Dataset items:
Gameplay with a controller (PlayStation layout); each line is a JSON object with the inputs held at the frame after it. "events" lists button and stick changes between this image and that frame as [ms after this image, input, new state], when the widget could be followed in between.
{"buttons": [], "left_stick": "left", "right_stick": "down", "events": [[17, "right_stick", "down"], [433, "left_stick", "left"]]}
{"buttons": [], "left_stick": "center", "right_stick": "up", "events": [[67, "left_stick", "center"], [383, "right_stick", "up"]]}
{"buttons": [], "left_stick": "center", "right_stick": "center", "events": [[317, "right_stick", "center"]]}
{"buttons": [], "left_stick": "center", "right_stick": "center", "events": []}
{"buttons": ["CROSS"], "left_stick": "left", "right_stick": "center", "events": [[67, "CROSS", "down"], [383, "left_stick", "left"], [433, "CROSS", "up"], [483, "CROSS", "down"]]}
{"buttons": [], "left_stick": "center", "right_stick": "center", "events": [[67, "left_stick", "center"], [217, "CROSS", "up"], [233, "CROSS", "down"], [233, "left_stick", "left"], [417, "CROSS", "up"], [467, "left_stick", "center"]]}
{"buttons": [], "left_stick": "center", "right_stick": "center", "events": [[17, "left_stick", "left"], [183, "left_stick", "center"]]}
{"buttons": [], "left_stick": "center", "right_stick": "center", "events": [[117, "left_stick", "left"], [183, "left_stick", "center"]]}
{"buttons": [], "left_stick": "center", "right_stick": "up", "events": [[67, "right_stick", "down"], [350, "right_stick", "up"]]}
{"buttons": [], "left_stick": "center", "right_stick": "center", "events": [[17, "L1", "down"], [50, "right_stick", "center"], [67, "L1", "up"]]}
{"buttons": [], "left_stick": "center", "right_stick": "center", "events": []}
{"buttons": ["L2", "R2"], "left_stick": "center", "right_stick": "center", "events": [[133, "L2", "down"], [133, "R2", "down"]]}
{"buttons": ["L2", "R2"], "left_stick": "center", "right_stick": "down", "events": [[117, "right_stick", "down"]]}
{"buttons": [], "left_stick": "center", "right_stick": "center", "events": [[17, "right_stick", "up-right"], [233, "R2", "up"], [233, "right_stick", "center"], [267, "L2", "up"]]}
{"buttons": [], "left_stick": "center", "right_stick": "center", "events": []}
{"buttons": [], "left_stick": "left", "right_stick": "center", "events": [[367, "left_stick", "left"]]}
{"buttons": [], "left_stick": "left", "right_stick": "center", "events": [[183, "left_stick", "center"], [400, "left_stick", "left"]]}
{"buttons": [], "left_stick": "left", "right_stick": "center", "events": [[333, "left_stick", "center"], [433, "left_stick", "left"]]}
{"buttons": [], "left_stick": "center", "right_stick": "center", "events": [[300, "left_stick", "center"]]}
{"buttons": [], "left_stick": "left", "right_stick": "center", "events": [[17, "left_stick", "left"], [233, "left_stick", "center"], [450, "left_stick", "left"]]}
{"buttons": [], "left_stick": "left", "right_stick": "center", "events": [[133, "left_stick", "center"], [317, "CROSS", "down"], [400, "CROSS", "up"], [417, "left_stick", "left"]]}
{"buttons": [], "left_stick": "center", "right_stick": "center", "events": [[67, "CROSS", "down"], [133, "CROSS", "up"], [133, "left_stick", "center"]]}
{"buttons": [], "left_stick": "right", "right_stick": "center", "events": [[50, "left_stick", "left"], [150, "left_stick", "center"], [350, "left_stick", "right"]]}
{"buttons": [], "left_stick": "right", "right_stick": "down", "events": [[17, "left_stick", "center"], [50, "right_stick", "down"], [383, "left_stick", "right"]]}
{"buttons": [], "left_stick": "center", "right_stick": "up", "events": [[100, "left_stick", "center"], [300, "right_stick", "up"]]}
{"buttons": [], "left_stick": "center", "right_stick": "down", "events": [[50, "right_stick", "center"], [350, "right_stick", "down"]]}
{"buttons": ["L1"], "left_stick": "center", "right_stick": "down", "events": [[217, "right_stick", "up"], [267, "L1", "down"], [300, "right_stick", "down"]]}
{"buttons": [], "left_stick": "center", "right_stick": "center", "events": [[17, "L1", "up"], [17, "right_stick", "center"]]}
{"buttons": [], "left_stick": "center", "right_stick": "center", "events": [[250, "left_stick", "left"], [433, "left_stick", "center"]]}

**Exercise requirements:** Report how many lines in the data contain the word "CROSS", with no words besides the number.

**Exercise solution:** 4